During a break, I spoke with them.  I told them I was an artist, and would love to paint them, if they were willing.  They were all thrilled with the idea, but each one lives pretty far away... Westchester, Lower East Side, Queens.  Who knows, maybe I can make something work.

I continued on to the Met, and sketched the statue of Praxiteles.  The statue is a final statement, by the Greeks, on mathematical perfection in human form... an idealized essence.  I can't describe how useful it is to regularly sketch from statues, such as this.  It is like practicing scales on the piano, developing dexterity, allowing your senses to perceive beauty in line, gradation of light.

Praxiteles, pencil on Italian paper, 6" x 10"

Leaving from the Met, I walked further downtown to meet with a fellow who I met in the city, and who reads this blog.  Reading the entry "Cassie," he was moved by the drawing of the fallen bird, and was interested in purchasing it.  We met up in midtown Manhattan and had a wonderful time talking.  I'm glad the drawing is in his hands.

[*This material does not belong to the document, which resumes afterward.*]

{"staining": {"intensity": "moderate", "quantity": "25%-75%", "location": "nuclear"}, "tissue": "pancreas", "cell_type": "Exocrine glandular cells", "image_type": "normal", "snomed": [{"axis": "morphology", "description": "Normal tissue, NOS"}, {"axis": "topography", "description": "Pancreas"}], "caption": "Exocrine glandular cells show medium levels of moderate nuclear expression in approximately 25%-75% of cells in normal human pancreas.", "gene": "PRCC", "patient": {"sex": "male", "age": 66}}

So, I have to digress to another scene altogether.  Ten years ago, I sat in a huge barn in Smithtown, New York.  Kevin Burke was playing jigs, reels, and airs.  This famed Irish musician has a gift of interpretation, giving immediate life to tunes that are hundreds, if not thousands, of years old.  As he performed his tunes to a rapt audience, I suddenly became aware of a steady rhythm that resonated through the entire barn.  Kevin Burke was leaning into his fiddle, his shoulder bouncing, his gaze far off... and the audience was keeping time to his reel.  I looked down at the floor, and realized that every last person was lightly tapping their feet in time with his music.  The cumulative light tap of eighty feet turned into a hushed heartbeat that infused Kevin Burke's music with life.  It was a moment to never forget.

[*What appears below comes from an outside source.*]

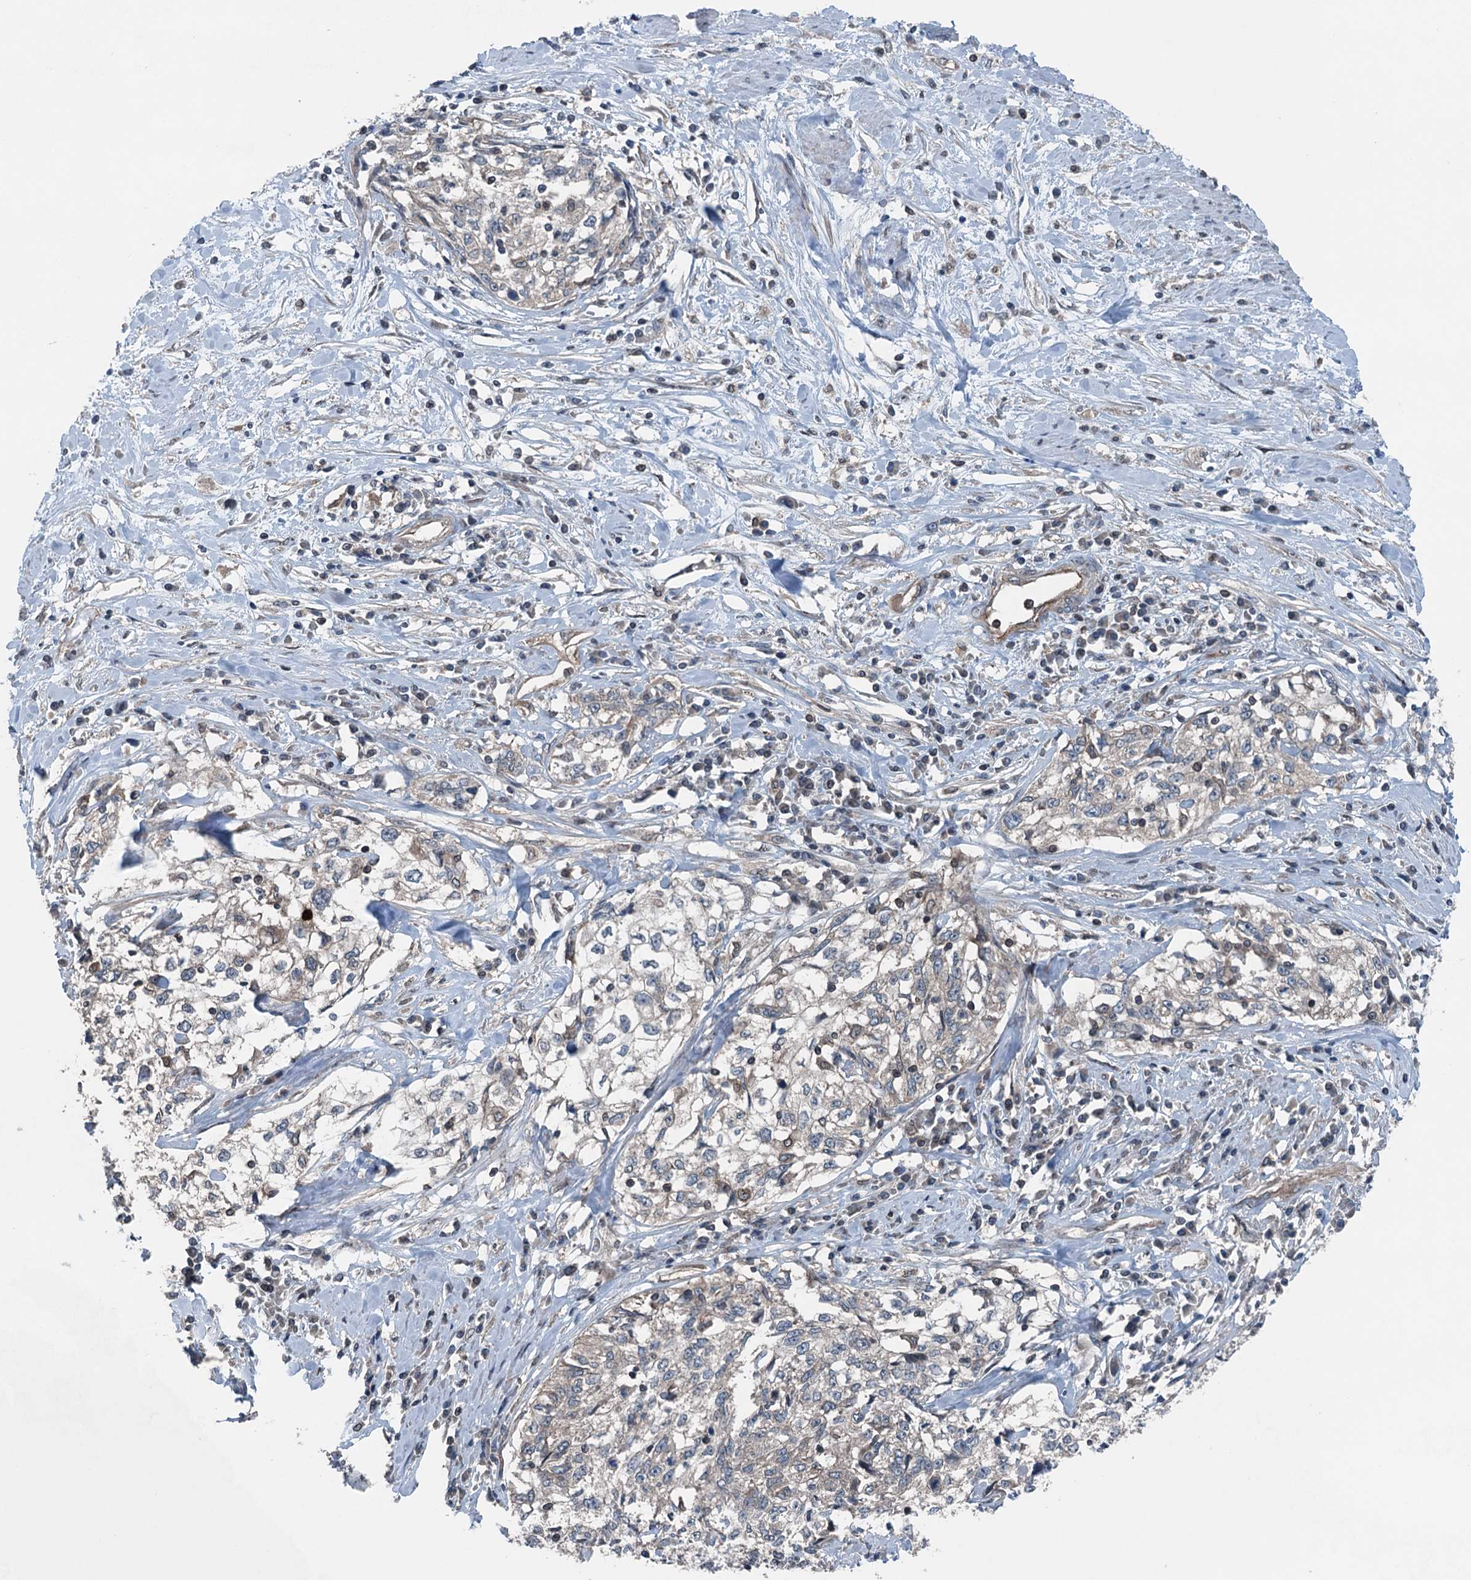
{"staining": {"intensity": "weak", "quantity": "<25%", "location": "cytoplasmic/membranous"}, "tissue": "cervical cancer", "cell_type": "Tumor cells", "image_type": "cancer", "snomed": [{"axis": "morphology", "description": "Squamous cell carcinoma, NOS"}, {"axis": "topography", "description": "Cervix"}], "caption": "Immunohistochemical staining of squamous cell carcinoma (cervical) displays no significant positivity in tumor cells.", "gene": "TRAPPC8", "patient": {"sex": "female", "age": 57}}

As I paint, and go about my day, I oftentimes find myself wondering if my work belongs to a people.  I am so afraid of becoming a gallery painter, with my works going from easel to gallery wall to collectors wall, with nobody in between.  I want my paintings to belong to a people, in whatever capacity that might be.  As I returned from Manhattan, thoroughly fulfilled by my long day, I checked my blog to see if there was anything happening.  There were eighty or so visits to the site, everyday, for the past few months.  As I sketched in a subway, as I copied the statue of Praxiteles, as I delivered the drawing of the fallen bird, as I write this blog... I'm aware of a steady rhythm of feet, a hushed heartbeat, that is keeping time with my paintings and drawings.  I am so fulfilled, and I wanted to thank you all of you, the readers of my ramblings.